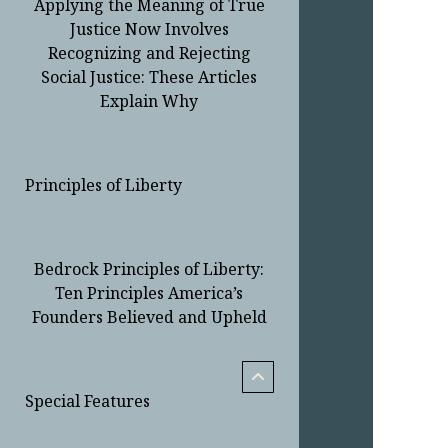
Applying the Meaning of True
Justice Now Involves
Recognizing and Rejecting
Social Justice: These Articles
Explain Why
Principles of Liberty
Bedrock Principles of Liberty:
Ten Principles America’s
Founders Believed and Upheld
menu
child
open
Special Features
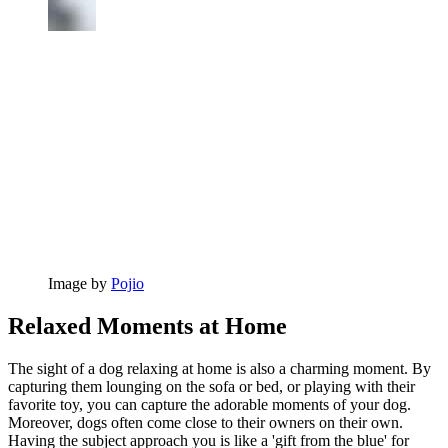
Image by
Pojio
Relaxed Moments at Home
The sight of a dog relaxing at home is also a charming moment. By
capturing them lounging on the sofa or bed, or playing with their
favorite toy, you can capture the adorable moments of your dog.
Moreover, dogs often come close to their owners on their own.
Having the subject approach you is like a 'gift from the blue' for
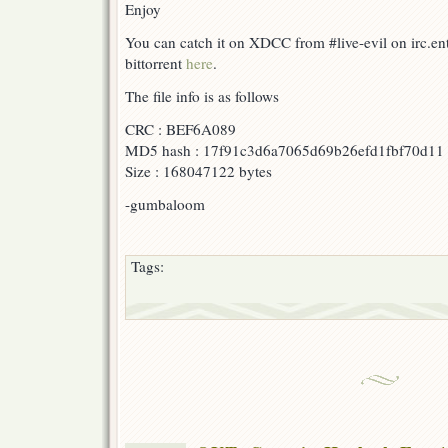
Enjoy
You can catch it on XDCC from #live-evil on irc.e
bittorrent
here
.
The file info is as follows
CRC : BEF6A089
MD5 hash : 17f91c3d6a7065d69b26efd1fbf70d11
Size : 168047122 bytes
-gumbaloom
Tags:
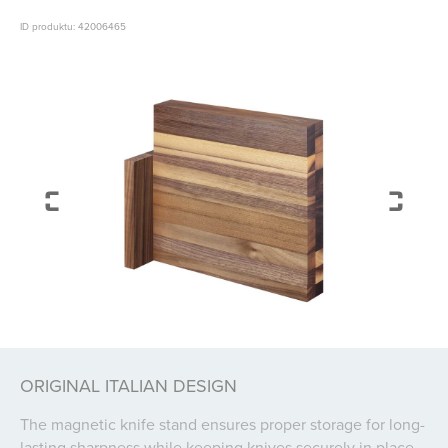
ID produktu: 42006465
ORIGINAL ITALIAN DESIGN
The magnetic knife stand ensures proper storage for long-
lasting sharpness while keeping knives securely in place.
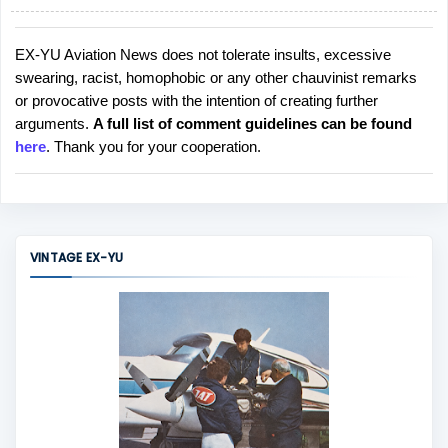
EX-YU Aviation News does not tolerate insults, excessive
P
swearing, racist, homophobic or any other chauvinist remarks
o
or provocative posts with the intention of creating further
s
arguments.
A full list of comment guidelines can be found
t
here
. Thank you for your cooperation.
a
C
o
m
m
VINTAGE EX-YU
e
n
t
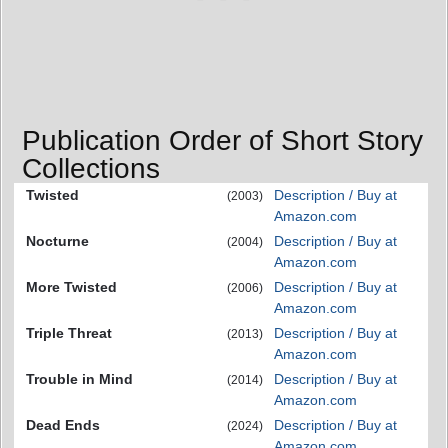
Publication Order of Short Story
Collections
Twisted
Description / Buy at
(2003)
Amazon.com
Nocturne
Description / Buy at
(2004)
Amazon.com
More Twisted
Description / Buy at
(2006)
Amazon.com
Triple Threat
Description / Buy at
(2013)
Amazon.com
Trouble in Mind
Description / Buy at
(2014)
Amazon.com
Dead Ends
Description / Buy at
(2024)
Amazon.com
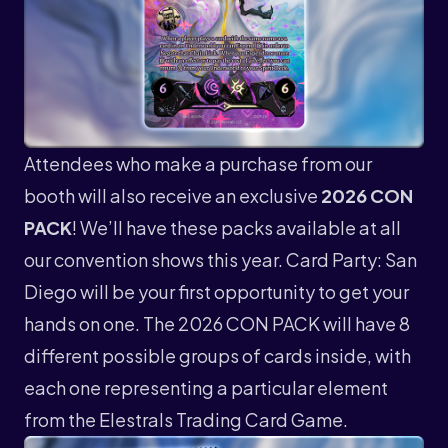
Attendees who make a purchase from our
booth will also receive an exclusive
2026 CON
PACK
! We’ll have these packs available at all
our convention shows this year. Card Party: San
Diego will be your first opportunity to get your
hands on one. The 2026 CON PACK will have 8
different possible groups of cards inside, with
each one representing a particular element
from the Elestrals Trading Card Game.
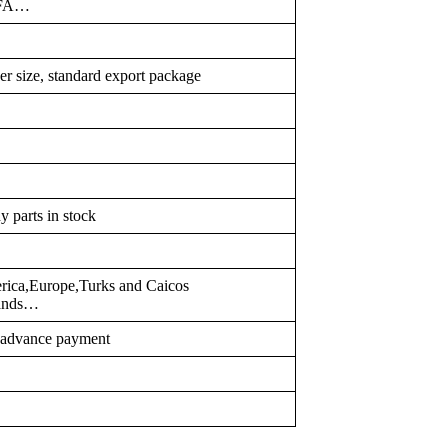
PFA…
er size, standard export package
y parts in stock
erica,Europe,Turks and Caicos
slands…
r advance payment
::::::
[WHAT YOU ARE ASKED TO DO]
Leaving all pictures out, output exactly the lines of the material above from the line with "You can catch" to the line with "Attendees who make a purchase from our", both included.

[RESULT OF THE TASK]
You can catch it on XDCC from #live-evil on irc.e
bittorrent
here
.
The file info is as follows
CRC : BEF6A089
MD5 hash : 17f91c3d6a7065d69b26efd1fbf70d11
Size : 168047122 bytes
-gumbaloom
Tags:
ID produktu: 42006465
ORIGINAL ITALIAN DESIGN
The magnetic knife stand ensures proper storage for long-
lasting sharpness while keeping knives securely in place.
EX-YU Aviation News does not tolerate insults, excessive
P
swearing, racist, homophobic or any other chauvinist remarks
o
or provocative posts with the intention of creating further
s
arguments.
A full list of comment guidelines can be found
t
here
. Thank you for your cooperation.
a
C
o
m
m
VINTAGE EX-YU
e
n
t
Publication Order of Short Story
Collections
Twisted
Description / Buy at
(2003)
Amazon.com
Nocturne
Description / Buy at
(2004)
Amazon.com
More Twisted
Description / Buy at
(2006)
Amazon.com
Triple Threat
Description / Buy at
(2013)
Amazon.com
Trouble in Mind
Description / Buy at
(2014)
Amazon.com
Dead Ends
Description / Buy at
(2024)
Amazon.com
Attendees who make a purchase from our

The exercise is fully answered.